While the birth of his granddaughter will happen right in the middle of the hunting industry's show season with the Dallas Safari Club convention and show, the ATA Show and the SHOT Show, Shockey's bags are packed for one of the greatest adventures of his life.
"(She's) due any minute and Louise left me five days ago in Dallas at the Dallas Safari Club show; she dumped me like a hot potato," he laughed. "But Eva's due any time. It's any minute now and I'm just waiting for the call (to get out of here)."
But before he did that, Shockey made one more smooth transition, this time into a salesman for the future of outdoors programming, the MyOutdoorTV.com app owned by Outdoor Sportsman Group, the parent company of Outdoor Channel, Sportsman Channel, World Fishing Network and Major League Fishing.
As one of the faces of that new technology push, Shockey is excited about the future of his and other shows.
"Recently, I was in Russia and I was picking through the channels and there's our show, in Russia, in the far east of Russia," said Shockey. "Outdoor Channel is starting to be around the world as well. But MyOutdoorTV is everywhere, that's online."
When asked about a special promo code, Shockey smiled and said that it is his last name: Shockey.
"Now if they (MyOutdoorTV viewers) put in Eva Shockey, they won't get anywhere," chuckled grandpapa Jim. "They've got to put in Shockey.

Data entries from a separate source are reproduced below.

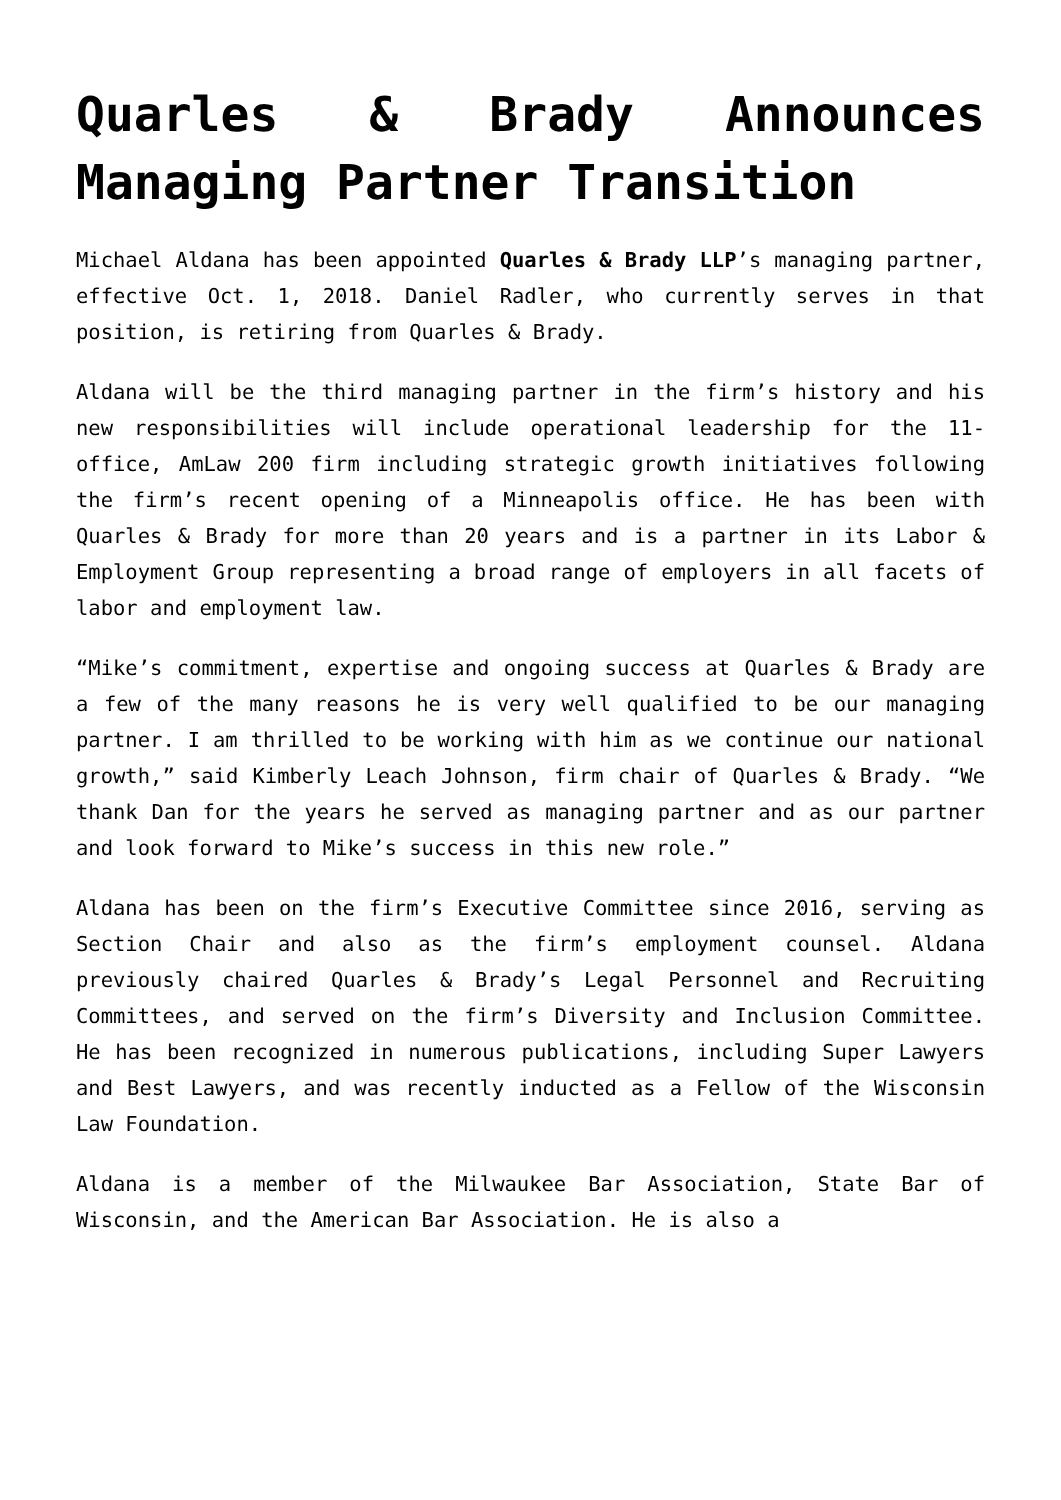Quarles & Brady Announces Managing Partner Transition
Michael Aldana has been appointed Quarles & Brady LLP’s managing partner, effective Oct. 1, 2018. Daniel Radler, who currently serves in that position, is retiring from Quarles & Brady.
Aldana will be the third managing partner in the firm’s history and his new responsibilities will include operational leadership for the 11-office, AmLaw 200 firm including strategic growth initiatives following the firm’s recent opening of a Minneapolis office. He has been with Quarles & Brady for more than 20 years and is a partner in its Labor & Employment Group representing a broad range of employers in all facets of labor and employment law.
“Mike’s commitment, expertise and ongoing success at Quarles & Brady are a few of the many reasons he is very well qualified to be our managing partner. I am thrilled to be working with him as we continue our national growth,” said Kimberly Leach Johnson, firm chair of Quarles & Brady. “We thank Dan for the years he served as managing partner and as our partner and look forward to Mike’s success in this new role.”
Aldana has been on the firm’s Executive Committee since 2016, serving as Section Chair and also as the firm’s employment counsel. Aldana previously chaired Quarles & Brady’s Legal Personnel and Recruiting Committees, and served on the firm’s Diversity and Inclusion Committee. He has been recognized in numerous publications, including Super Lawyers and Best Lawyers, and was recently inducted as a Fellow of the Wisconsin Law Foundation.
Aldana is a member of the Milwaukee Bar Association, State Bar of Wisconsin, and the American Bar Association. He is also a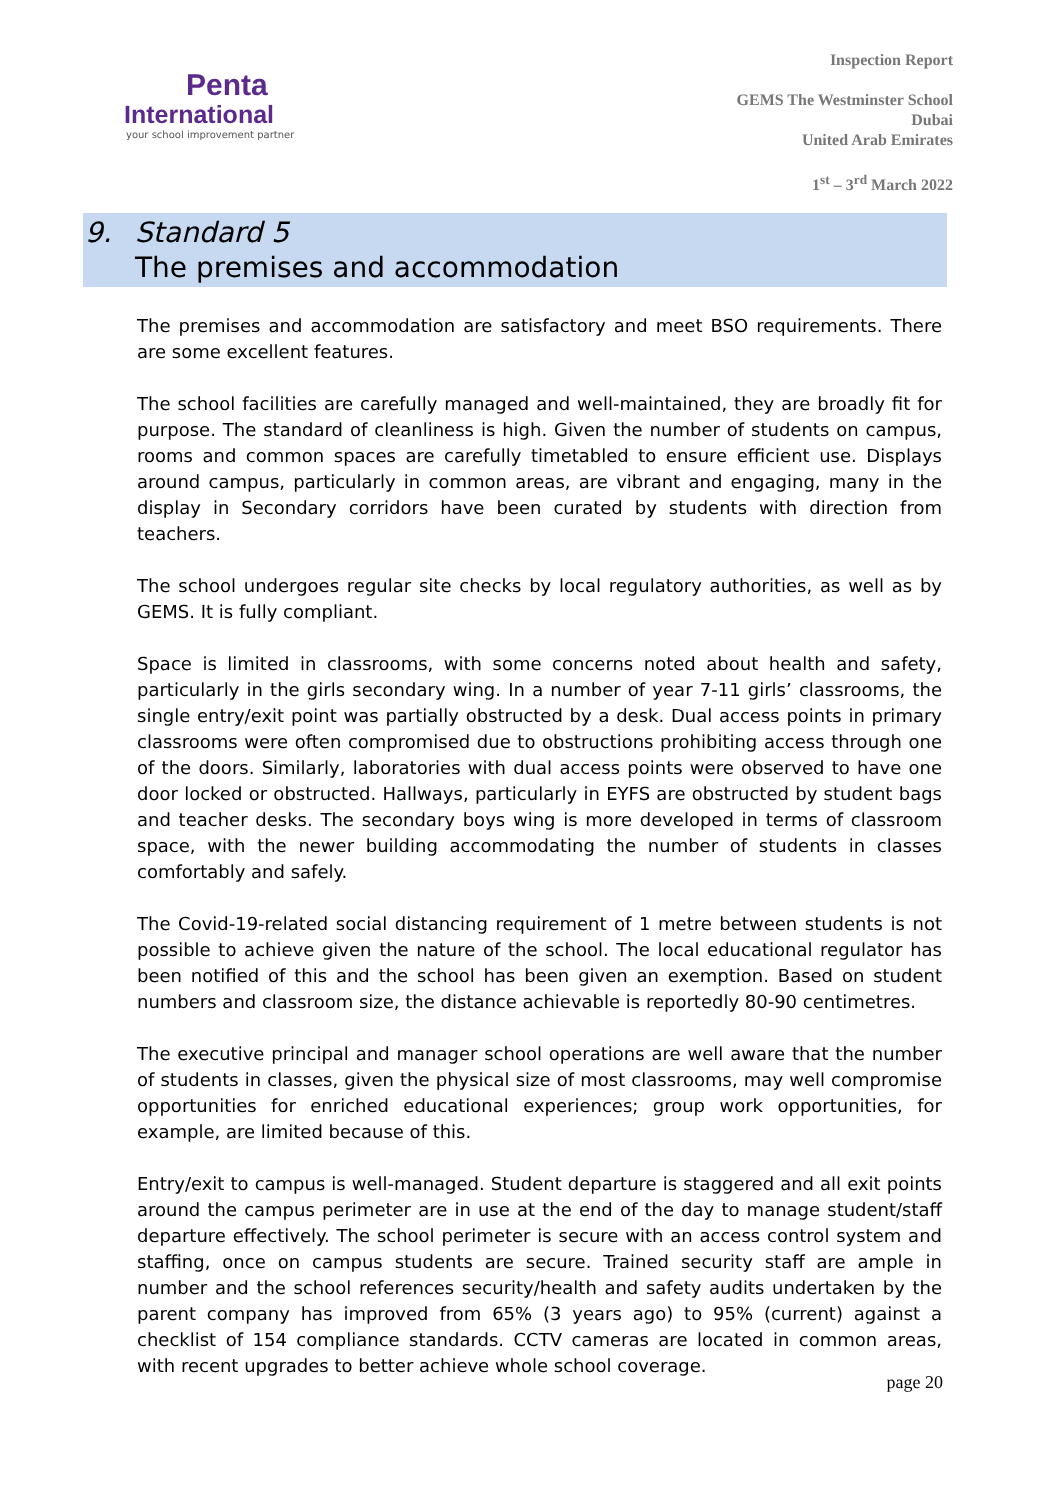Penta
International
your school improvement partner
Inspection Report
GEMS The Westminster School
Dubai
United Arab Emirates
1<sup>st</sup> – 3<sup>rd</sup> March 2022
9. Standard 5
The premises and accommodation
The premises and accommodation are satisfactory and meet BSO requirements. There are some excellent features.
The school facilities are carefully managed and well-maintained, they are broadly fit for purpose. The standard of cleanliness is high. Given the number of students on campus, rooms and common spaces are carefully timetabled to ensure efficient use. Displays around campus, particularly in common areas, are vibrant and engaging, many in the display in Secondary corridors have been curated by students with direction from teachers.
The school undergoes regular site checks by local regulatory authorities, as well as by GEMS. It is fully compliant.
Space is limited in classrooms, with some concerns noted about health and safety, particularly in the girls secondary wing. In a number of year 7-11 girls’ classrooms, the single entry/exit point was partially obstructed by a desk. Dual access points in primary classrooms were often compromised due to obstructions prohibiting access through one of the doors. Similarly, laboratories with dual access points were observed to have one door locked or obstructed. Hallways, particularly in EYFS are obstructed by student bags and teacher desks. The secondary boys wing is more developed in terms of classroom space, with the newer building accommodating the number of students in classes comfortably and safely.
The Covid-19-related social distancing requirement of 1 metre between students is not possible to achieve given the nature of the school. The local educational regulator has been notified of this and the school has been given an exemption. Based on student numbers and classroom size, the distance achievable is reportedly 80-90 centimetres.
The executive principal and manager school operations are well aware that the number of students in classes, given the physical size of most classrooms, may well compromise opportunities for enriched educational experiences; group work opportunities, for example, are limited because of this.
Entry/exit to campus is well-managed. Student departure is staggered and all exit points around the campus perimeter are in use at the end of the day to manage student/staff departure effectively. The school perimeter is secure with an access control system and staffing, once on campus students are secure. Trained security staff are ample in number and the school references security/health and safety audits undertaken by the parent company has improved from 65% (3 years ago) to 95% (current) against a checklist of 154 compliance standards. CCTV cameras are located in common areas, with recent upgrades to better achieve whole school coverage.
page 20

Even though I'm sure most people tune in to see Eva.
"(MyOutdoorTV), it's a great, great network and I love it," he added. "Finally, we're online and I'm so proud to be a part of that."
And with that, perhaps the world's most interesting hunter bid adieu to his online audience and prepared for a quick day on the ATA Show floor.
While anxiously waiting for some of the biggest news of his adventurous life, the birth of a grandchild.
"We've got our fingers crossed (for the safe arrival) of baby Jima-lina," he smiled.